The purpose of this study was to document induction of apoptosis by vitamin E succinate (VES; RRR‐α‐tocopheryl succinate) in human breast cancer cells in culture and to characterize potential c‐jun involvement. VES at 18.8 μM (10 μg/mL) induced DNA synthesis arrest, reduced total cell numbers, and induced apoptosis in estrogen receptor–positive and estrogen‐responsive MCF‐7 human breast cancer cells. VES at 10 μg/mL induced apoptosis in greater than 60% of cells within 3 d of treatment. Apoptosis was documented by detection of fragmented or condensed nuclei in 4′,6‐diamindino‐2‐phenylindole–stained cells, detection of terminal deoxynucleotidyl transferase–mediated dUTP‐biotin nick‐end labeled DNA, and DNA laddering.

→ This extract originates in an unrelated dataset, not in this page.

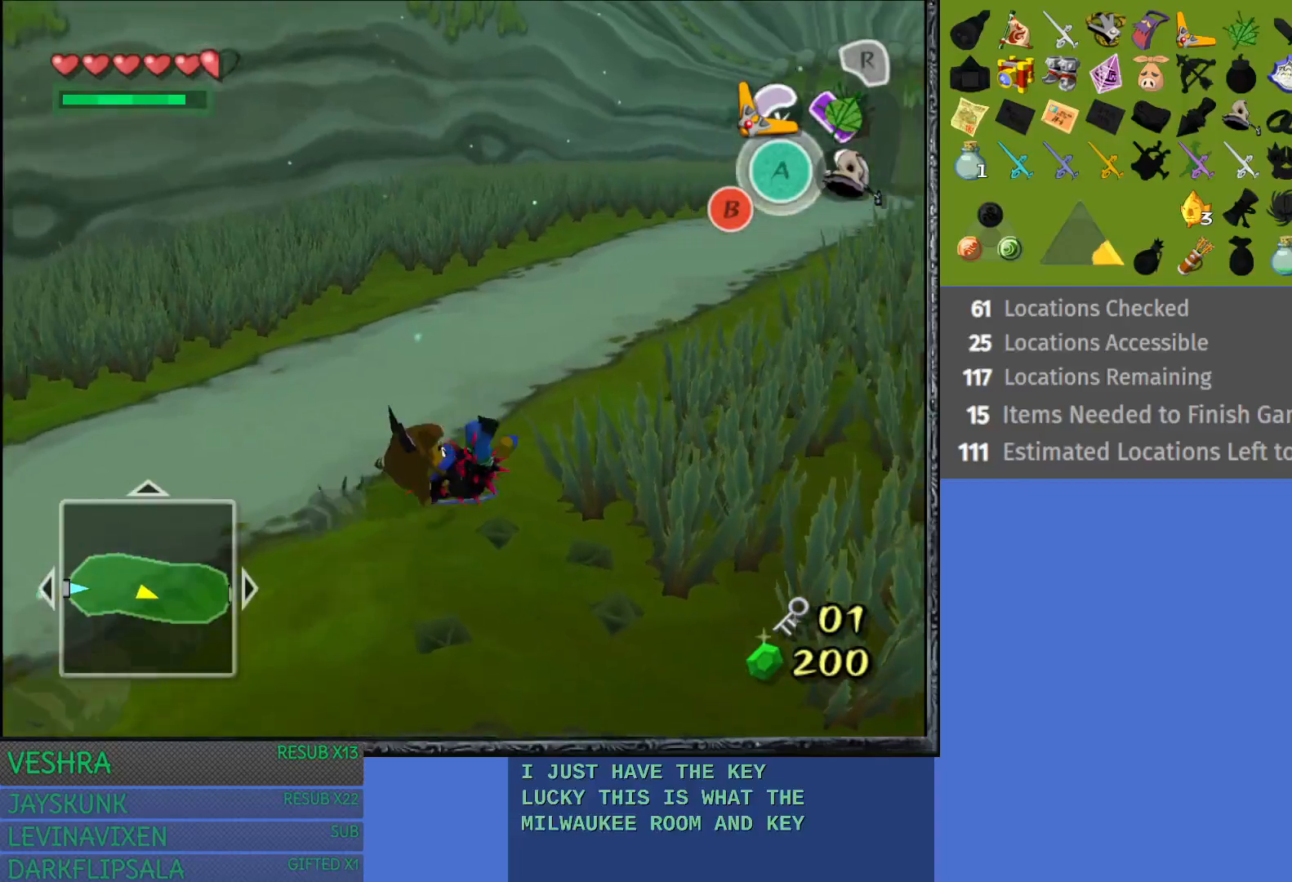
{"buttons": [], "left_stick": "up-right", "right_stick": "center", "events": [[33, "CROSS", "down"], [133, "CROSS", "up"], [200, "CROSS", "down"], [317, "CROSS", "up"], [383, "CROSS", "down"], [500, "CROSS", "up"]]}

Analyses of mRNA and protein levels of candidate molecules involved in apoptosis showed that MCF‐7 cells treated with VES exhibited elevated and persistent expression of c‐jun. MCF‐7 cells stably transfected with a dominant‐negative interfering mutant c‐jun, TAM‐67, and expressing high levels of mutant jun exhibited approximately 50% blockage of VES‐mediated apoptosis. In addition to increased c‐jun expression after VES treatment, VES‐treated MCF‐7 cells exhibited elevated activator protein‐1 (AP‐1) binding activity. Comparisons of AP‐1 binding factors by super‐shift analyses with jun‐specific antibodies in cells sensitive to VES‐induced apoptosis (empty‐vector control 7‐1 cells) and cells resistant to VES‐induced apoptosis (TAM‐67–containing TAM‐9 cells) showed that the sensitive cells expressed c‐jun and jun D and the resistant cells TAM‐67 AP‐1 binding proteins after VES treatment. These studies suggested that c‐jun may be involved in the apoptotic process initiated by VES treatment of human MCF‐7 breast cancer cells. Mol. Carcinog. 19:180–190, 1997.